WORK INSTRUCTIONS: Work out how many lines in this listing hold the word "Sardi", and give the number with nothing added.

______

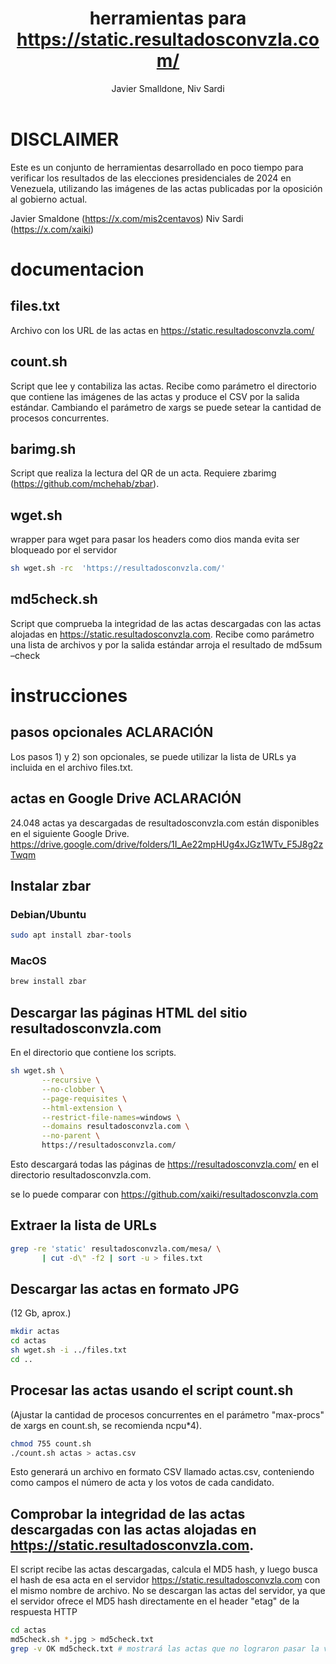 #+TITLE: herramientas para https://static.resultadosconvzla.com/
#+AUTHOR: Javier Smalldone, Niv Sardi

* DISCLAIMER
Este es un conjunto de herramientas desarrollado en poco tiempo para verificar los resultados de las elecciones presidenciales de 2024 en Venezuela, utilizando las imágenes de las actas publicadas por la oposición al gobierno actual.

Javier Smaldone (https://x.com/mis2centavos)
Niv Sardi (https://x.com/xaiki)

* documentacion
** files.txt
  
Archivo con los URL de las actas en https://static.resultadosconvzla.com/

** count.sh

Script que lee y contabiliza las actas.
Recibe como parámetro el directorio que contiene las imágenes de las actas
y produce el CSV por la salida estándar.
Cambiando el parámetro de xargs se puede setear la cantidad de procesos
concurrentes.

** barimg.sh 

Script que realiza la lectura del QR de un acta.
Requiere zbarimg (https://github.com/mchehab/zbar). 

** wget.sh

wrapper para wget para pasar los headers como dios manda
evita ser bloqueado por el servidor
#+begin_src sh
sh wget.sh -rc  'https://resultadosconvzla.com/'   
#+end_src

** md5check.sh

Script que comprueba la integridad de las actas descargadas con las actas alojadas en https://static.resultadosconvzla.com.
Recibe como parámetro una lista de archivos y por la salida estándar arroja el resultado de md5sum --check

* instrucciones
** pasos opcionales :ACLARACIÓN:
Los pasos 1) y 2) son opcionales, se puede utilizar la lista de URLs ya incluida en el archivo files.txt. 
** actas en Google Drive :ACLARACIÓN:
24.048 actas ya descargadas de resultadosconvzla.com están disponibles en el siguiente Google Drive.
https://drive.google.com/drive/folders/1I_Ae22mpHUg4xJGz1WTv_F5J8g2zTwqm


** Instalar zbar
*** Debian/Ubuntu
#+begin_src sh
sudo apt install zbar-tools
#+end_src
*** MacOS
#+begin_src sh
brew install zbar
#+end_src
** Descargar las páginas HTML del sitio resultadosconvzla.com

En el directorio que contiene los scripts.

#+begin_src sh
sh wget.sh \
       --recursive \
       --no-clobber \
       --page-requisites \
       --html-extension \
       --restrict-file-names=windows \
       --domains resultadosconvzla.com \
       --no-parent \
       https://resultadosconvzla.com/
#+end_src

Esto descargará todas las páginas de https://resultadosconvzla.com/ en el directorio resultadosconvzla.com.

se lo puede comparar con https://github.com/xaiki/resultadosconvzla.com

** Extraer la lista de URLs

#+begin_src sh
grep -re 'static' resultadosconvzla.com/mesa/ \
       | cut -d\" -f2 | sort -u > files.txt
#+end_src

** Descargar las actas en formato JPG
 (12 Gb, aprox.)

 #+begin_src sh
 mkdir actas
 cd actas
 sh wget.sh -i ../files.txt
 cd ..
 #+end_src

** Procesar las actas usando el script count.sh

(Ajustar la cantidad de procesos concurrentes en el parámetro "max-procs" de xargs en count.sh, se recomienda ncpu*4).

#+begin_src sh
chmod 755 count.sh
./count.sh actas > actas.csv
#+end_src

Esto generará un archivo en formato CSV llamado actas.csv, conteniendo como campos el número de acta y los votos de cada candidato.

** Comprobar la integridad de las actas descargadas con las actas alojadas en https://static.resultadosconvzla.com.

El script recibe las actas descargadas, calcula el MD5 hash, y luego busca el hash de esa acta en el servidor https://static.resultadosconvzla.com con el mismo nombre de archivo.
No se descargan las actas del servidor, ya que el servidor ofrece el MD5 hash directamente en el header "etag" de la respuesta HTTP

#+begin_src sh
cd actas
md5check.sh *.jpg > md5check.txt
grep -v OK md5check.txt # mostrará las actas que no lograron pasar la verificación
#+end_src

______

SOLUTION FOR THIS TASK: 2